No. Non mi sto paragonando a lui. Non mi sfiora neanche l’idea. E’ che a volte il miglior modo per affermare un principio è ricorrere ad un esempio banale, al limite. Semplice e scontato.
La verità è che ultimamente piacevoli chiacchiere vengono ingigantite e trasformate in sgradevoli e inutili polemiche che vanno a maleficio di tutti.
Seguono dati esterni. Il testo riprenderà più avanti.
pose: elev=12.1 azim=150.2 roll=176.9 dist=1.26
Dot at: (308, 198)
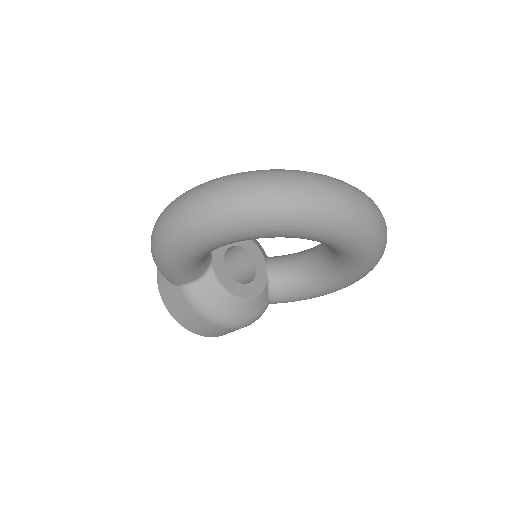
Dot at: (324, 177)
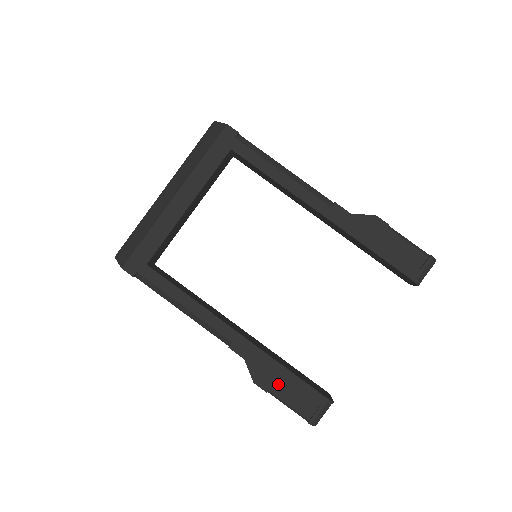
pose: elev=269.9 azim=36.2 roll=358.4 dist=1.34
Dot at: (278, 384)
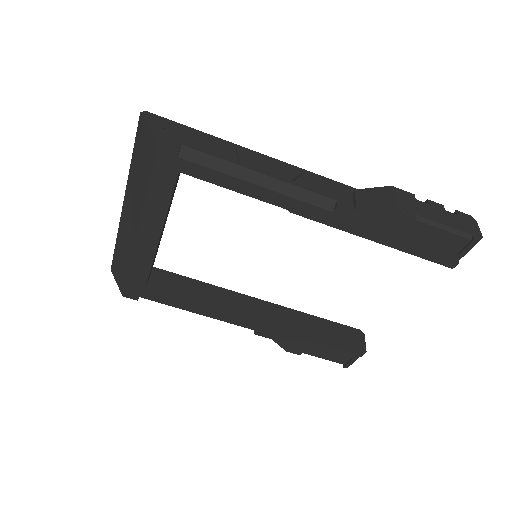
Dot at: (309, 349)
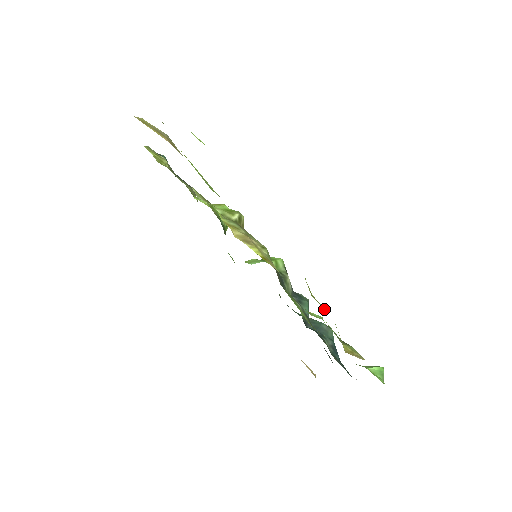
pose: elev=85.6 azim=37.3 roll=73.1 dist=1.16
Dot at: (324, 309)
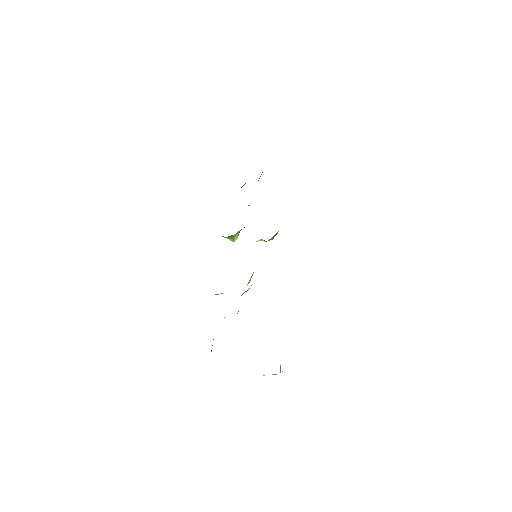
Dot at: occluded
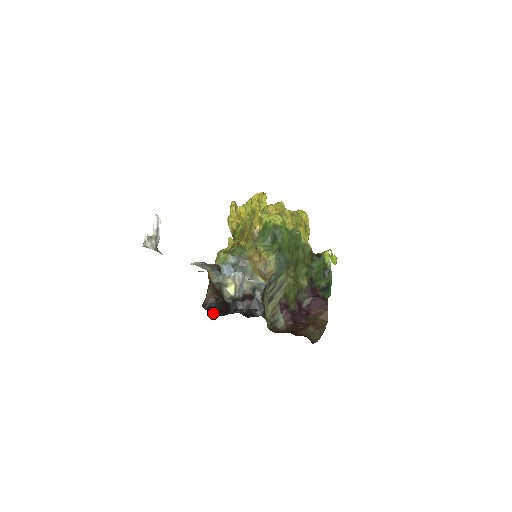
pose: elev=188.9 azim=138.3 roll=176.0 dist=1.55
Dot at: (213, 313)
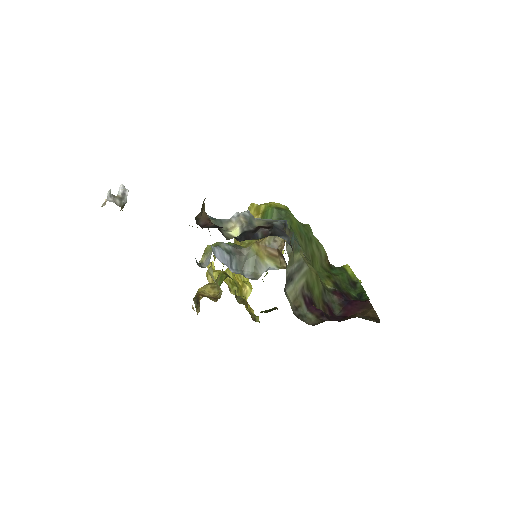
Dot at: occluded
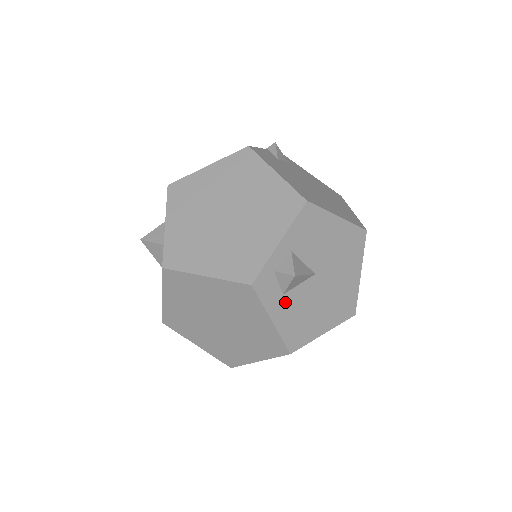
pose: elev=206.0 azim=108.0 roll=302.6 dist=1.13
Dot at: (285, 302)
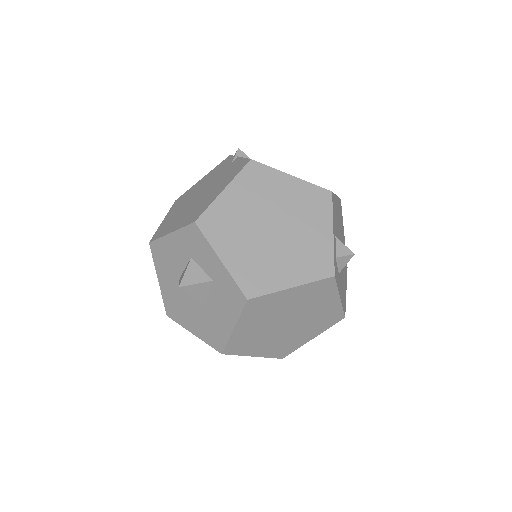
Dot at: (339, 279)
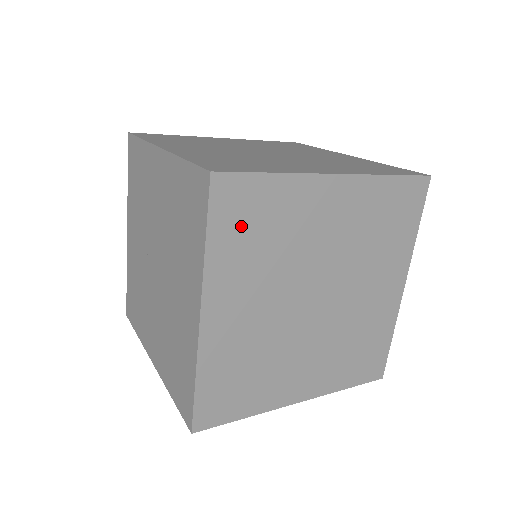
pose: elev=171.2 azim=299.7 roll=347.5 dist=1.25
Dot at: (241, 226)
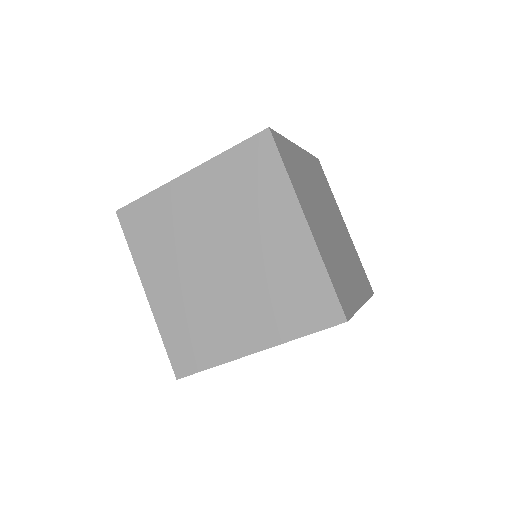
Dot at: (290, 165)
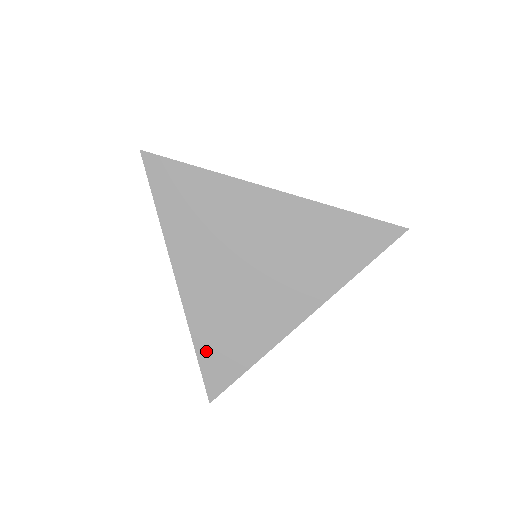
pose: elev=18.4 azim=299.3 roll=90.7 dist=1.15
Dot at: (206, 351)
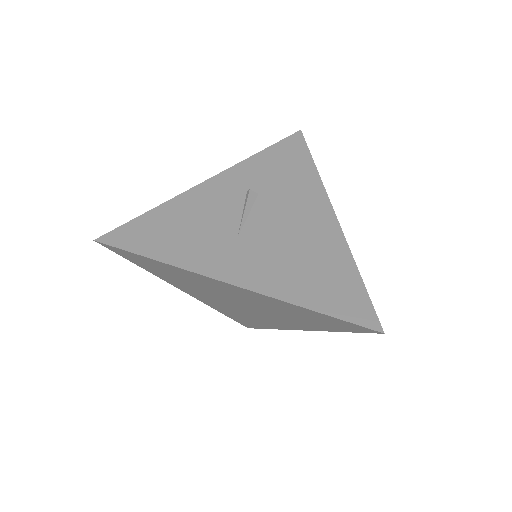
Dot at: (231, 316)
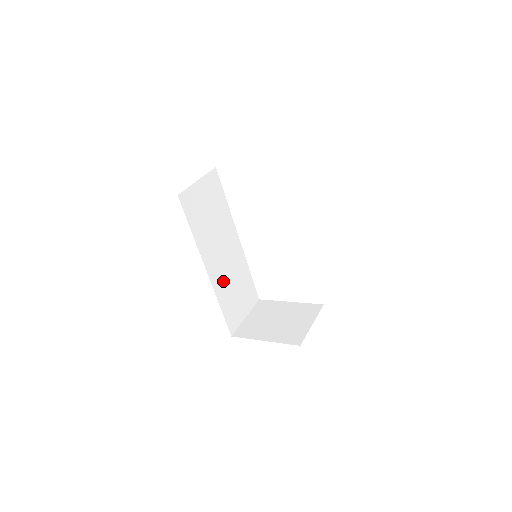
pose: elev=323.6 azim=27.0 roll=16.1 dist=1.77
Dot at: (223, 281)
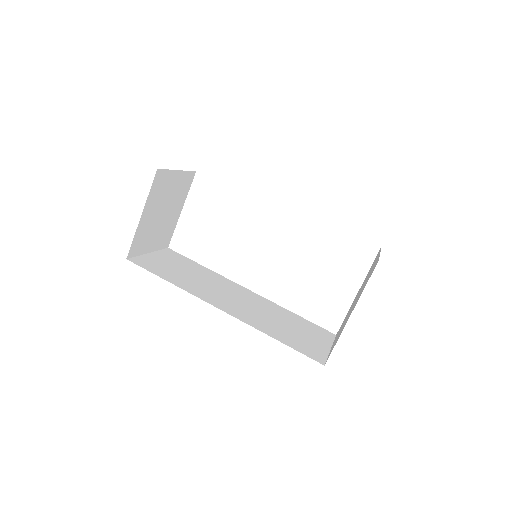
Dot at: (256, 318)
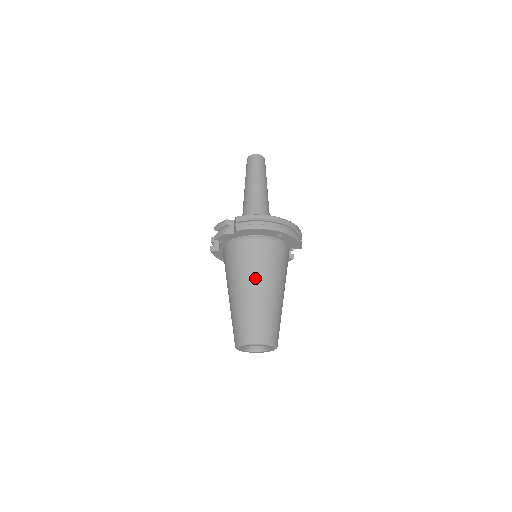
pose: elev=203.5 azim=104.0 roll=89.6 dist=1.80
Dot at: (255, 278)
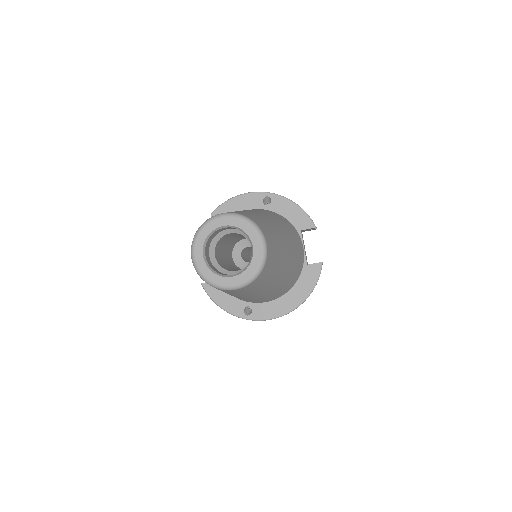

Questo blog non è un tribunale, ma il risultato delle nostre passioni. Qui sarete sempre al sicuro dalle armate di Jonathan E. Prichard. Da chi vuole trasformare la letteratura in una hit parade. Da chi vuole intimorirvi e convincervi che siete capre bisognose di un pastore, da chi non vuole che strappiate le retoriche introduzioni al libro di testo, da chi non vuole farvi ragionare con la vostra testa senza preconcetti, da chi vi tiene al sicuro dal vostro gusto indisciplinato e libero, da chi si fa scudo citando nomi sacri, da chi vuole uniformarvi e, perché no, anche da coloro che vogliono illuminarvi e strapparvi alle tenebre della vostra presunta ignoranza. Io preferisco restarmene qua al buio. Si sta bene quaggiù…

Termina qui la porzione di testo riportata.